Automatic script wrapper (with systemd)
The following situation isn't uncommon:
Experimenter has long-running program a.out
intended to run as part of her experimentation. This program must be deployed on 1 to n machines and run in background. Until now she can call the shell
module (using api.run
or an action block).
The caveats from the experimenter's perspective is that:
- she must make sure to correctly daemonize the process
- she must make sure to correctly record stdout/stderr of the running process (e.g for post-mortem analysis)
- she must be able to check the program status quickly (and start/stop it )
There might be also secondary requirements about:
- the restart strategy
- throttling the program
- ...
As usual there is a full spectrum of solutions to do that:
- ansible async task / tmux / screen can be used to daemonize the process (or code
a.out
so that it can daemonized itself) - shell redirection can be used to capture the outputs on specifics files
- docker can be used to get an uniform API to interact with the program lifecycle
Recently I came across an alternative using systemd unit files: https://gitlab.inria.fr/discovery/enoslib/-/blob/a49a485d27b081fc4988e5b340ebecaf2cf5dc7f/docs/tutorials/multi_providers/artifacts_cloud/edge_cloud.service
Systemd solves the above caveats and is most of the time available on the targetted machines.
Note also that there's many features we can inherit from systemd (throttling, timer, output redirection, restart strategy ... ). For these reasons systemd a good candidate.

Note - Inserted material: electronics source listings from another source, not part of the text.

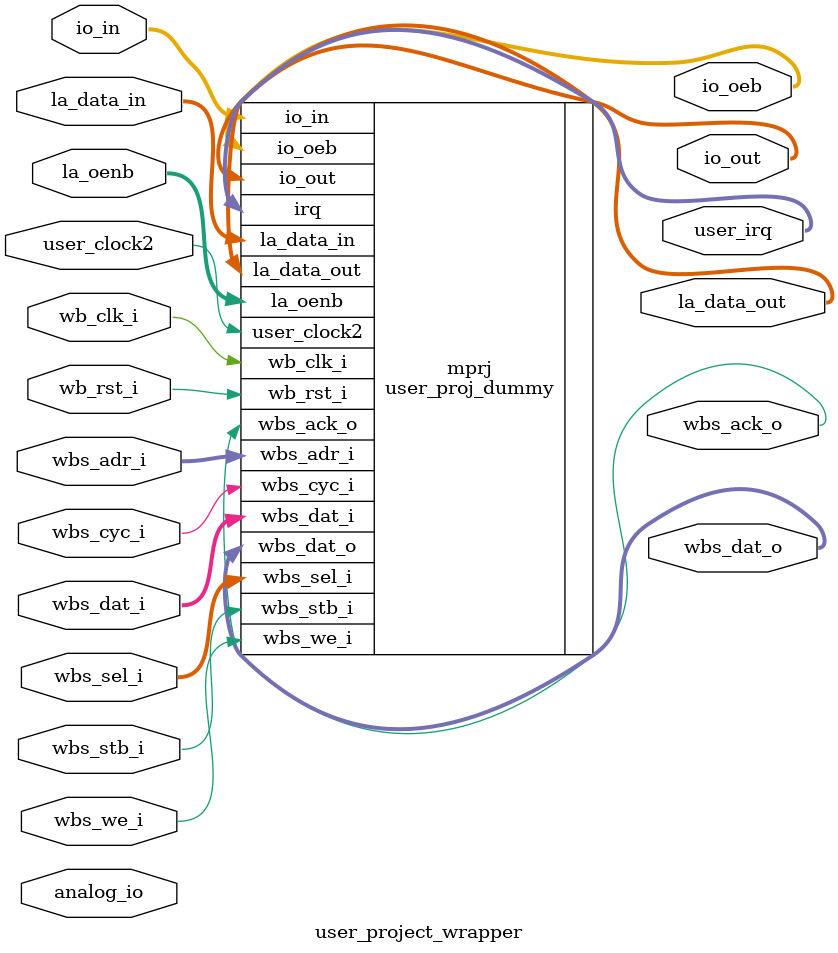
<source format=v>
/* Generated by Yosys 0.9+4052 (git sha1 UNKNOWN, gcc 8.3.1 -fPIC -Os) */

module user_project_wrapper(wb_clk_i, wb_rst_i, wbs_stb_i, wbs_cyc_i, wbs_we_i, wbs_sel_i, wbs_dat_i, wbs_adr_i, wbs_ack_o, wbs_dat_o, la_data_in, la_data_out, la_oenb, io_in, io_out, io_oeb, analog_io, user_clock2, user_irq);
  inout [28:0] analog_io;
  input [37:0] io_in;
  output [37:0] io_oeb;
  output [37:0] io_out;
  input [127:0] la_data_in;
  output [127:0] la_data_out;
  input [127:0] la_oenb;
  input user_clock2;
  output [2:0] user_irq;
  input wb_clk_i;
  input wb_rst_i;
  output wbs_ack_o;
  input [31:0] wbs_adr_i;
  input wbs_cyc_i;
  input [31:0] wbs_dat_i;
  output [31:0] wbs_dat_o;
  input [3:0] wbs_sel_i;
  input wbs_stb_i;
  input wbs_we_i;
  user_proj_dummy mprj (
    .io_in(io_in),
    .io_oeb(io_oeb),
    .io_out(io_out),
    .irq(user_irq),
    .la_data_in(la_data_in),
    .la_data_out(la_data_out),
    .la_oenb(la_oenb),
    .user_clock2(user_clock2),
    .wb_clk_i(wb_clk_i),
    .wb_rst_i(wb_rst_i),
    .wbs_ack_o(wbs_ack_o),
    .wbs_adr_i(wbs_adr_i),
    .wbs_cyc_i(wbs_cyc_i),
    .wbs_dat_i(wbs_dat_i),
    .wbs_dat_o(wbs_dat_o),
    .wbs_sel_i(wbs_sel_i),
    .wbs_stb_i(wbs_stb_i),
    .wbs_we_i(wbs_we_i)
  );
endmodule

</source>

We could think of providing a default systemd unit file template that can be deployed on the remote machines transparently.
I see two options/steps:
- Implement a systemd_generator as an Ansible Module (maybe it already exits ?):
User would be able to do:
with en.action(roles=roles) as a: a.copy(src=a.out, dest=/opt/my_program/a.out) a.systemd_generator(ExecStart="/opt/my_program/a.out", Restart="Always" ...) # not sure how to name the parameters.
- Implement this as a EnOSlib service ( which can use the above internally)
systemd_gen = en.SystemdGenerator(machines=machines, program="/opt/my_program/a.out", ...) systemd_gen.deploy()